TEXT EXCERPT:
It is manifest in the opinion of the Tax Court, supra, that the only matter pending in relation to the Florida administration of the Estate of Addison Miller, deceased, that could reasonably be considered as cause for not closing that administration prior to 1955, was the pendency of certain litigation which could while pending be said to have imposed a contingent liability on the Addison Miller Company; but it is clear from the Tax Court's opinion that all such litigation was 'ended in September 1955.' Petitioners do not point to any other fact essential to continuation of the primary administration of the Estate of Addison Miller, deceased, after the end of 1955. We, like the Tax Court, can find no cause here established why the Florida administration could not have been closed not later than the 'end of 1955.' As the opinion of the Tax Court reveals, under Florida law that primary probate proceeding could have been closed by A. T. Miller, as sole heir, at any time after the debts of Addison Miller, deceased, were paid by his merely filing a waiver of 'Annual and Final Accounting.' Such estate was eventually so closed, in 1957, by the Florida court having jurisdiction over the Estate of Addison Miller, deceased. We think petitioners' contention as to totality of factors to be considered for not closing that administration prior to 1957, is established to be without merit by merely considering the manner by which that administration was finally terminated, as outlined in the opinion of the Tax Court. Concededly, only a factual issue existed as to when such estate could and should have reasonably been closed. We will not disturb the Tax Court's determination of that factual matter, absent a showing of clear error. United States v. United States Gypsum Company, 333 U.S. 364, 68 S.Ct. 525, 92 L.Ed. 746 (1947); Card v. Commissioner, 216 F.2d 93, 96-97 (8 Cir. 1954); Sachs v. C.I.R., 277 F.2d 879, 881 (8 Cir. 1960). Petitioners have not assumed, before us, the burden of pointing out any such error. Commissioner of Internal Revenue v. Duberstein, 363 U.S. 278, 80 S.Ct. 1190, 4 L.Ed.2d 1218 (1960).

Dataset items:
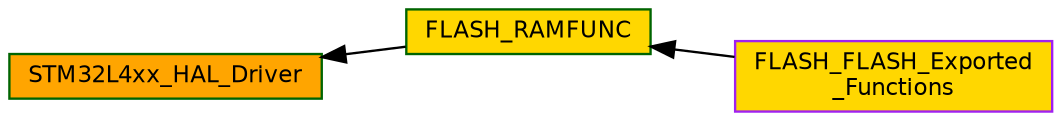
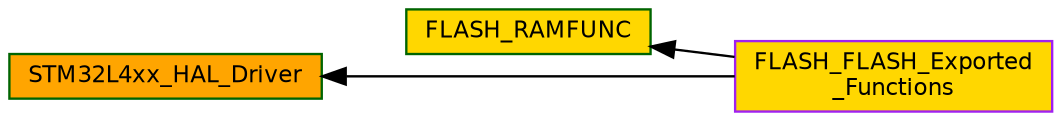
  digraph {
    rankdir=LR
    node [color=darkgreen fillcolor=gold fontname=Helvetica fontsize=10 shape=box style=filled]
    edge [dir=back fontname=Helvetica fontsize=10 labelfontname=Helvetica labelfontsize=10 shape=plaintext style=solid]
    n1 [fontcolor=black height=0.2 label=FLASH_RAMFUNC width=0.4]
    n2 [color=purple height=0.2 label="FLASH_FLASH_Exported\l_Functions" width=0.4]
    n3 [fillcolor=orange height=0.2 label=STM32L4xx_HAL_Driver width=0.4]
    n1 -> n2
-   n3 -> n1
+   n3 -> n2
  }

EXERCISES:
1. According to the court opinion excerpt, in what year was the Estate of Addison Miller eventually closed?
2. Can you reproduce the rows with "Helvetica" replaced by "Arial" everywhere it appears, changing nothing else and leaving out the pictures?
The court opinion excerpt and the rows have no connection to each other.

FINAL RESULTS:
1. 1957

2.
  digraph {
    rankdir=LR
    node [color=darkgreen fillcolor=gold fontname=Arial fontsize=10 shape=box style=filled]
    edge [dir=back fontname=Arial fontsize=10 labelfontname=Arial labelfontsize=10 shape=plaintext style=solid]
    n1 [fontcolor=black height=0.2 label=FLASH_RAMFUNC width=0.4]
    n2 [color=purple height=0.2 label="FLASH_FLASH_Exported\l_Functions" width=0.4]
    n3 [fillcolor=orange height=0.2 label=STM32L4xx_HAL_Driver width=0.4]
    n1 -> n2
-   n3 -> n1
+   n3 -> n2
  }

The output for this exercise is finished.